### Exercise instructions
Rewrite the lines from the line with "Call For Special Pricing" up to and including the line with "How To Grow Peaches", swapping each "Search" for "Find" and changing nothing else. Leave the pictures out of the answer.

[Collected data]
※

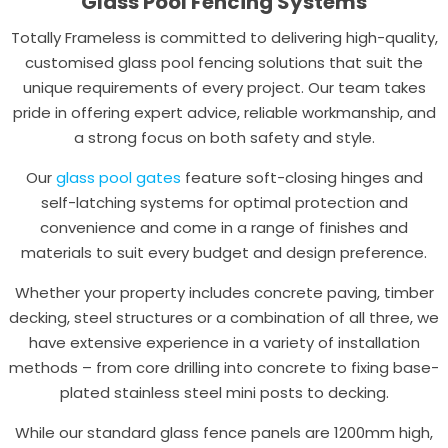
Glass Pool Fencing Systems
Totally Frameless is committed to delivering high-quality,
customised glass pool fencing solutions that suit the
unique requirements of every project. Our team takes
pride in offering expert advice, reliable workmanship, and
a strong focus on both safety and style.
Our
glass pool gates
feature soft-closing hinges and
self-latching systems for optimal protection and
convenience and come in a range of finishes and
materials to suit every budget and design preference.
Whether your property includes concrete paving, timber
decking, steel structures or a combination of all three, we
have extensive experience in a variety of installation
methods – from core drilling into concrete to fixing base-
plated stainless steel mini posts to decking.
While our standard glass fence panels are 1200mm high,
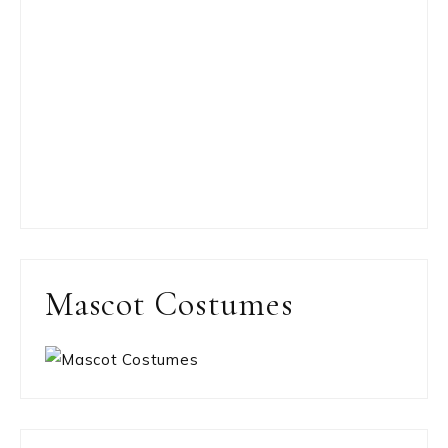
Mascot Costumes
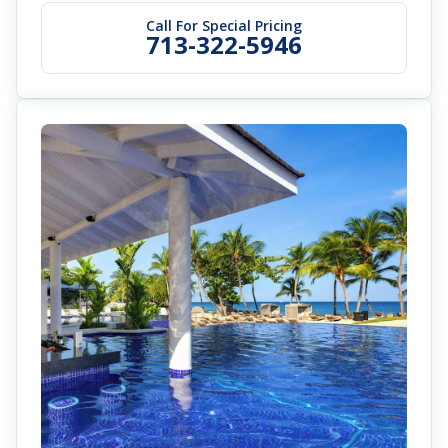
Call For Special Pricing
713-322-5946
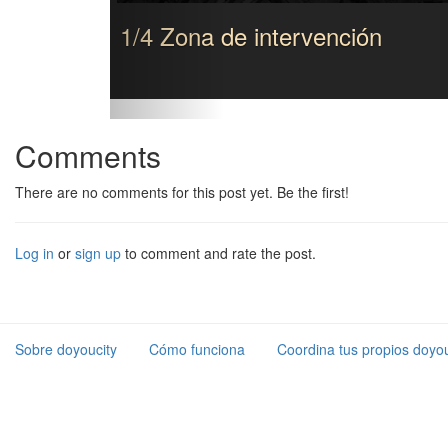
1/4 Zona de intervención
Comments
There are no comments for this post yet. Be the first!
Log in
or
sign up
to comment and rate the post.
Sobre doyoucity
Cómo funciona
Coordina tus propios doyou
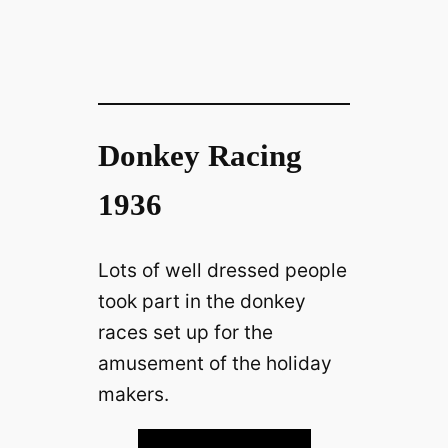
Donkey Racing
1936
Lots of well dressed people
took part in the donkey
races set up for the
amusement of the holiday
makers.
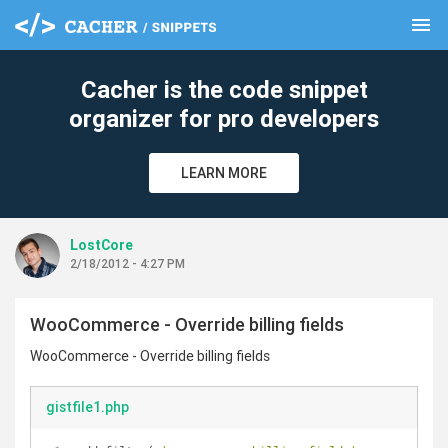
menu
clear
Cacher is the code snippet
organizer for pro developers
LEARN MORE
LostCore
2/18/2012 - 4:27 PM
WooCommerce - Override billing fields
WooCommerce - Override billing fields
gistfile1.php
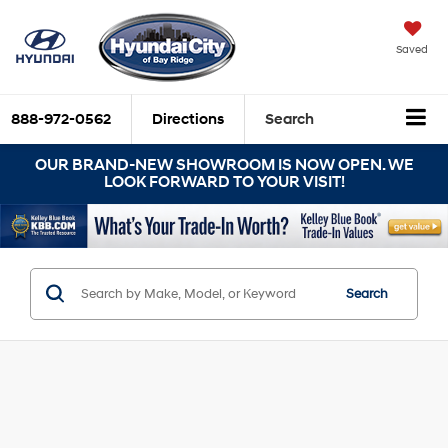
Saved
888-972-0562
Directions
Search
OUR BRAND-NEW SHOWROOM IS NOW OPEN. WE
LOOK FORWARD TO YOUR VISIT!
Search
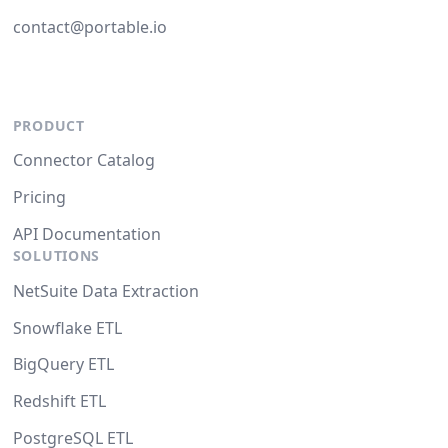
contact@portable.io
PRODUCT
Connector Catalog
Pricing
API Documentation
SOLUTIONS
NetSuite Data Extraction
Snowflake ETL
BigQuery ETL
Redshift ETL
PostgreSQL ETL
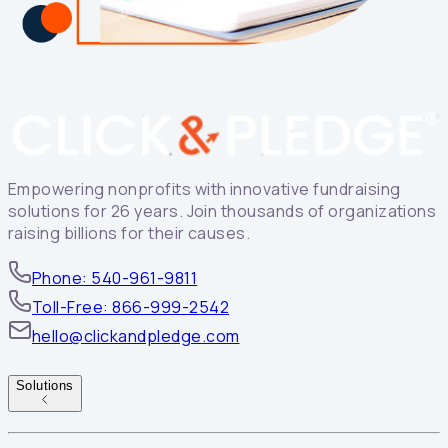
Empowering nonprofits with innovative fundraising
solutions for 26 years. Join thousands of organizations
raising billions for their causes.
Phone: 540-961-9811
Toll-Free: 866-999-2542
hello@clickandpledge.com
Solutions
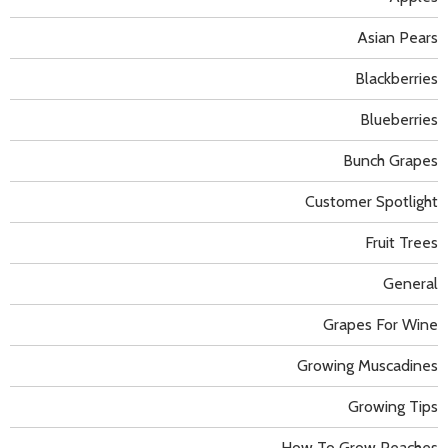
Asian Pears
Blackberries
Blueberries
Bunch Grapes
Customer Spotlight
Fruit Trees
General
Grapes For Wine
Growing Muscadines
Growing Tips
How To Grow Peaches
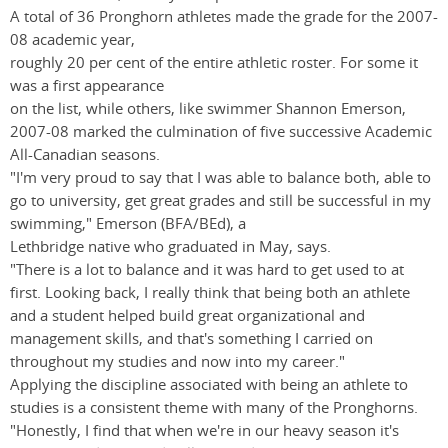
A total of 36 Pronghorn athletes made the grade for the 2007-
08 academic year,
roughly 20 per cent of the entire athletic roster. For some it
was a first appearance
on the list, while others, like swimmer Shannon Emerson,
2007-08 marked the culmination of five successive Academic
All-Canadian seasons.
"I'm very proud to say that I was able to balance both, able to
go to university, get great grades and still be successful in my
swimming," Emerson (BFA/BEd), a
Lethbridge native who graduated in May, says.
"There is a lot to balance and it was hard to get used to at
first. Looking back, I really think that being both an athlete
and a student helped build great organizational and
management skills, and that's something I carried on
throughout my studies and now into my career."
Applying the discipline associated with being an athlete to
studies is a consistent theme with many of the Pronghorns.
"Honestly, I find that when we're in our heavy season it's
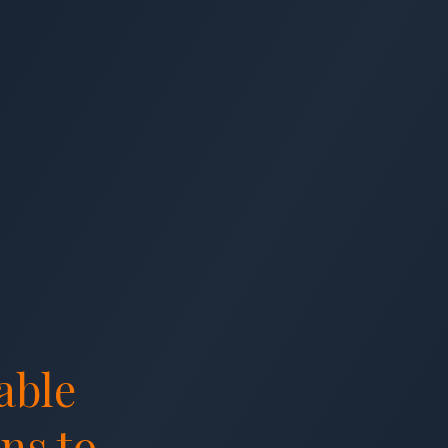
able
ns to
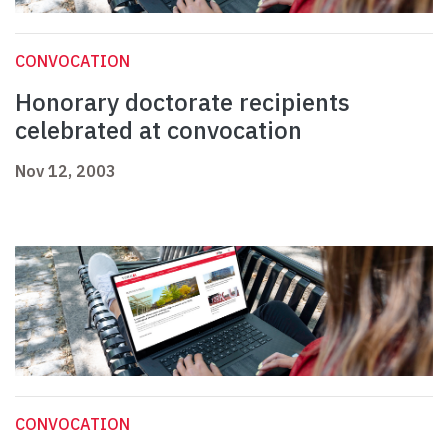
CONVOCATION
Honorary doctorate recipients
celebrated at convocation
Nov 12, 2003
CONVOCATION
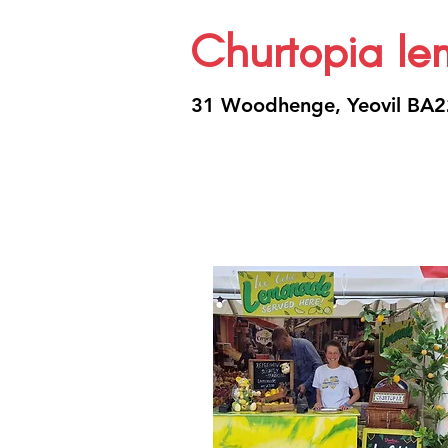
Churtopia l
31 Woodhenge, Yeovil BA2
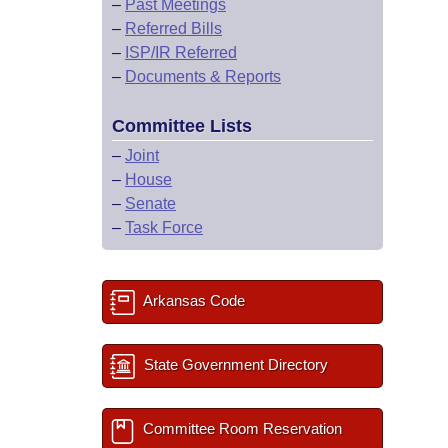
–
Past Meetings
–
Referred Bills
–
ISP/IR Referred
–
Documents & Reports
Committee Lists
–
Joint
–
House
–
Senate
–
Task Force
Arkansas Code
State Government Directory
Committee Room Reservation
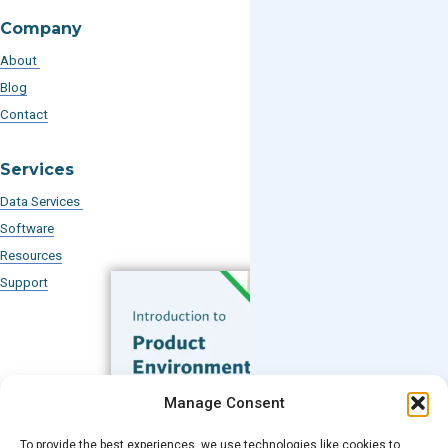
Company
About
Blog
Contact
Services
Data Services
Software
Resources
Support
Subscribe to our Blog
Manage Consent
Email
*
To provide the best experiences, we use technologies like cookies to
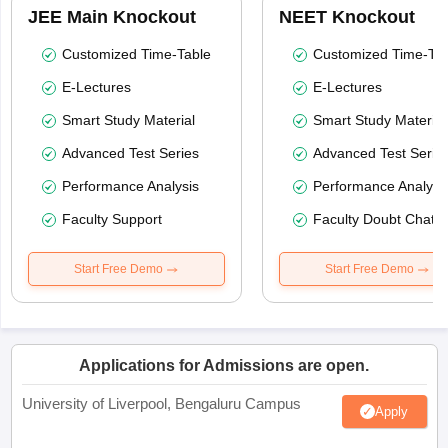
JEE Main Knockout
NEET Knockout
Customized Time-Table
Customized Time-Tab
E-Lectures
E-Lectures
Smart Study Material
Smart Study Material
Advanced Test Series
Advanced Test Serie
Performance Analysis
Performance Analysi
Faculty Support
Faculty Doubt Chat
Start Free Demo
Start Free Demo
Applications for Admissions are open.
University of Liverpool, Bengaluru Campus
Apply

※

### Exercise response
Call For Special Pricing
713-322-5946
1/4 Zona de intervención
Comments
There are no comments for this post yet. Be the first!
Log in
or
sign up
to comment and rate the post.
Sobre doyoucity
Cómo funciona
Coordina tus propios doyou
Donkey Racing
1936
Lots of well dressed people
took part in the donkey
races set up for the
amusement of the holiday
makers.
menu
clear
Cacher is the code snippet
organizer for pro developers
LEARN MORE
LostCore
2/18/2012 - 4:27 PM
WooCommerce - Override billing fields
WooCommerce - Override billing fields
gistfile1.php
Saved
888-972-0562
Directions
Find
OUR BRAND-NEW SHOWROOM IS NOW OPEN. WE
LOOK FORWARD TO YOUR VISIT!
Find
contact@portable.io
PRODUCT
Connector Catalog
Pricing
API Documentation
SOLUTIONS
NetSuite Data Extraction
Snowflake ETL
BigQuery ETL
Redshift ETL
PostgreSQL ETL
Empowering nonprofits with innovative fundraising
solutions for 26 years. Join thousands of organizations
raising billions for their causes.
Phone: 540-961-9811
Toll-Free: 866-999-2542
hello@clickandpledge.com
Solutions
Asian Pears
Blackberries
Blueberries
Bunch Grapes
Customer Spotlight
Fruit Trees
General
Grapes For Wine
Growing Muscadines
Growing Tips
How To Grow Peaches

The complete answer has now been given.